▸ **Exercise**
Images should be omitted while the rest of the data is duplicated exactly.
━━━ Records shown
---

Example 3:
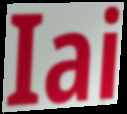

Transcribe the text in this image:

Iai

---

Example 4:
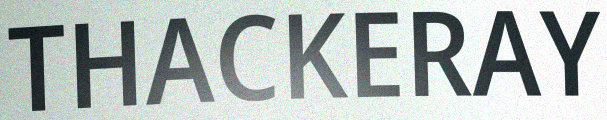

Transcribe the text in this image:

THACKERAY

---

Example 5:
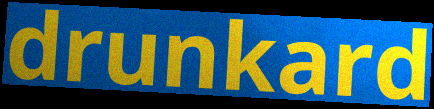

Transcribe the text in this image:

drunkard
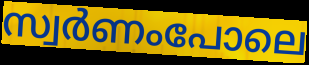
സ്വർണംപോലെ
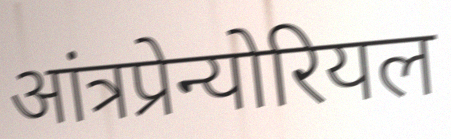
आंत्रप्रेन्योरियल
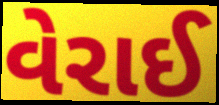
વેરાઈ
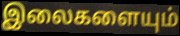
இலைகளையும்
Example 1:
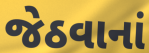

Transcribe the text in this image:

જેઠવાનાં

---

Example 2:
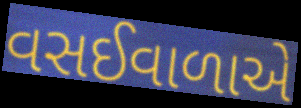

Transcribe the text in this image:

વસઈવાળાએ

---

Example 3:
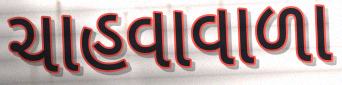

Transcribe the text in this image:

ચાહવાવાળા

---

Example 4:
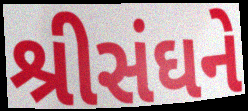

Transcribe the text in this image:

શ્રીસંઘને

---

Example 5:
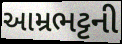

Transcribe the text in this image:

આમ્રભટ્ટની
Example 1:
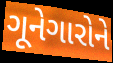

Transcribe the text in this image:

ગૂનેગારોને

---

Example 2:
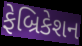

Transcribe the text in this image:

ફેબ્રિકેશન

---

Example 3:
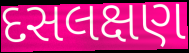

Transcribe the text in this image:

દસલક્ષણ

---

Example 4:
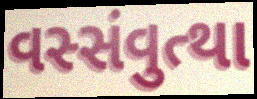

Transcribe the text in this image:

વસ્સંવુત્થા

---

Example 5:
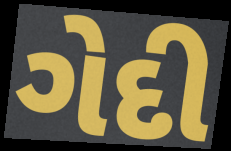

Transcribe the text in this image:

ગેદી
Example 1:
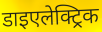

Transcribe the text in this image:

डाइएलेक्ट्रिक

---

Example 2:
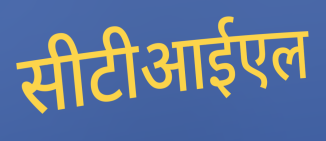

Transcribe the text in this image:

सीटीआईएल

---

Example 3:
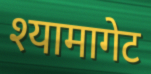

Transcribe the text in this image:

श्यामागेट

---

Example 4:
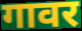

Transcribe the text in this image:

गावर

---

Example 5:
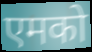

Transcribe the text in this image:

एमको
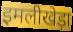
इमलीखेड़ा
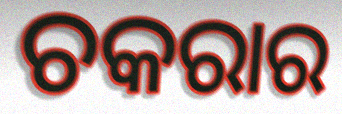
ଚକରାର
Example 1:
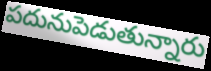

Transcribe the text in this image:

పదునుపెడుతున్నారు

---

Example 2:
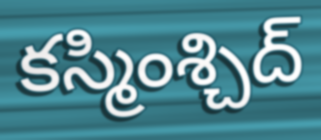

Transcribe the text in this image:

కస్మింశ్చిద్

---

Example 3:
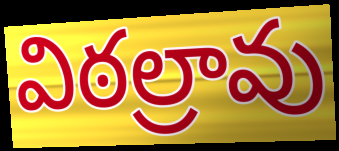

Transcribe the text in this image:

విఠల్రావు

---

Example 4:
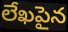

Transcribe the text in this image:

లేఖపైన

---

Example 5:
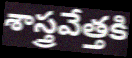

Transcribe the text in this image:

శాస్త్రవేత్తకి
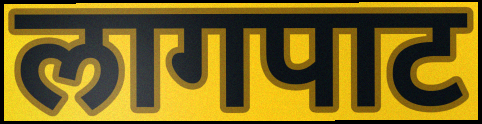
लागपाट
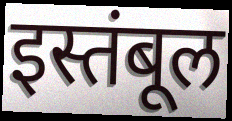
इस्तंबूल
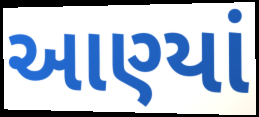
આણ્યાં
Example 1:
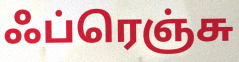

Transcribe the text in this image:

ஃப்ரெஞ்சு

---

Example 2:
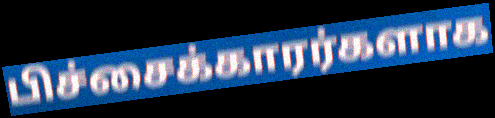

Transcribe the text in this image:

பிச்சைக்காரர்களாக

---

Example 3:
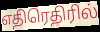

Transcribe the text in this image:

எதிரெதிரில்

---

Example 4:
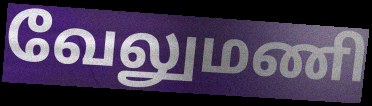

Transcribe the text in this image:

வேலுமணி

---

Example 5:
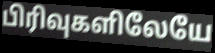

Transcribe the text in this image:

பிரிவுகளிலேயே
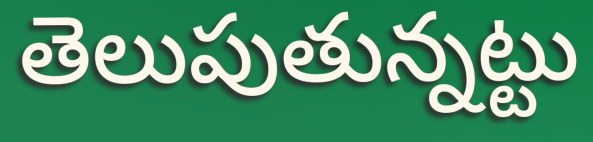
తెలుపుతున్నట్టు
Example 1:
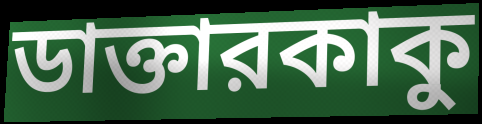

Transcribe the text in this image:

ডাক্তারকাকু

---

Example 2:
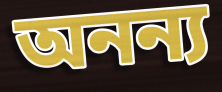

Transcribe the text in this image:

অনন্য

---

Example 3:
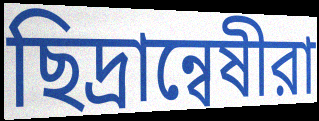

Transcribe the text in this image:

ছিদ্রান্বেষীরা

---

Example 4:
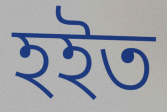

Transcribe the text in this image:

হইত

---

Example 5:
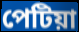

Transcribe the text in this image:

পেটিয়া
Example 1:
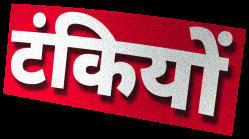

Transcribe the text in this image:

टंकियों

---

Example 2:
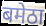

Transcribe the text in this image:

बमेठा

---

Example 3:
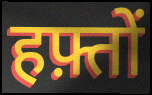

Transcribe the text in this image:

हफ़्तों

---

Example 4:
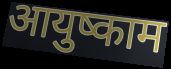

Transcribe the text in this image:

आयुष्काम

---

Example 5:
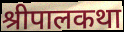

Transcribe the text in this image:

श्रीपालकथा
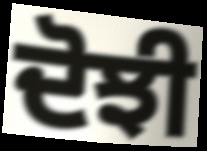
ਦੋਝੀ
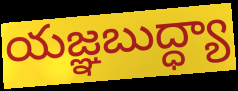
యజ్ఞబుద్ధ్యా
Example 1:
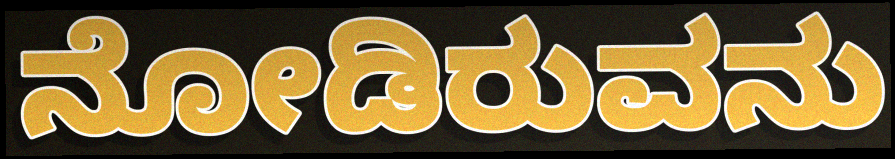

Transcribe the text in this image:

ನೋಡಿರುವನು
━━━━━━
▸ **Answer box**
---

Example 3:

Transcribe the text in this image:

Iai

---

Example 4:

Transcribe the text in this image:

THACKERAY

---

Example 5:

Transcribe the text in this image:

drunkard
സ്വർണംപോലെ
आंत्रप्रेन्योरियल
વેરાઈ
இலைகளையும்
Example 1:

Transcribe the text in this image:

જેઠવાનાં

---

Example 2:

Transcribe the text in this image:

વસઈવાળાએ

---

Example 3:

Transcribe the text in this image:

ચાહવાવાળા

---

Example 4:

Transcribe the text in this image:

શ્રીસંઘને

---

Example 5:

Transcribe the text in this image:

આમ્રભટ્ટની
Example 1:

Transcribe the text in this image:

ગૂનેગારોને

---

Example 2:

Transcribe the text in this image:

ફેબ્રિકેશન

---

Example 3:

Transcribe the text in this image:

દસલક્ષણ

---

Example 4:

Transcribe the text in this image:

વસ્સંવુત્થા

---

Example 5:

Transcribe the text in this image:

ગેદી
Example 1:

Transcribe the text in this image:

डाइएलेक्ट्रिक

---

Example 2:

Transcribe the text in this image:

सीटीआईएल

---

Example 3:

Transcribe the text in this image:

श्यामागेट

---

Example 4:

Transcribe the text in this image:

गावर

---

Example 5:

Transcribe the text in this image:

एमको
इमलीखेड़ा
ଚକରାର
Example 1:

Transcribe the text in this image:

పదునుపెడుతున్నారు

---

Example 2:

Transcribe the text in this image:

కస్మింశ్చిద్

---

Example 3:

Transcribe the text in this image:

విఠల్రావు

---

Example 4:

Transcribe the text in this image:

లేఖపైన

---

Example 5:

Transcribe the text in this image:

శాస్త్రవేత్తకి
लागपाट
इस्तंबूल
આણ્યાં
Example 1:

Transcribe the text in this image:

ஃப்ரெஞ்சு

---

Example 2:

Transcribe the text in this image:

பிச்சைக்காரர்களாக

---

Example 3:

Transcribe the text in this image:

எதிரெதிரில்

---

Example 4:

Transcribe the text in this image:

வேலுமணி

---

Example 5:

Transcribe the text in this image:

பிரிவுகளிலேயே
తెలుపుతున్నట్టు
Example 1:

Transcribe the text in this image:

ডাক্তারকাকু

---

Example 2:

Transcribe the text in this image:

অনন্য

---

Example 3:

Transcribe the text in this image:

ছিদ্রান্বেষীরা

---

Example 4:

Transcribe the text in this image:

হইত

---

Example 5:

Transcribe the text in this image:

পেটিয়া
Example 1:

Transcribe the text in this image:

टंकियों

---

Example 2:

Transcribe the text in this image:

बमेठा

---

Example 3:

Transcribe the text in this image:

हफ़्तों

---

Example 4:

Transcribe the text in this image:

आयुष्काम

---

Example 5:

Transcribe the text in this image:

श्रीपालकथा
ਦੋਝੀ
యజ్ఞబుద్ధ్యా
Example 1:

Transcribe the text in this image:

ನೋಡಿರುವನು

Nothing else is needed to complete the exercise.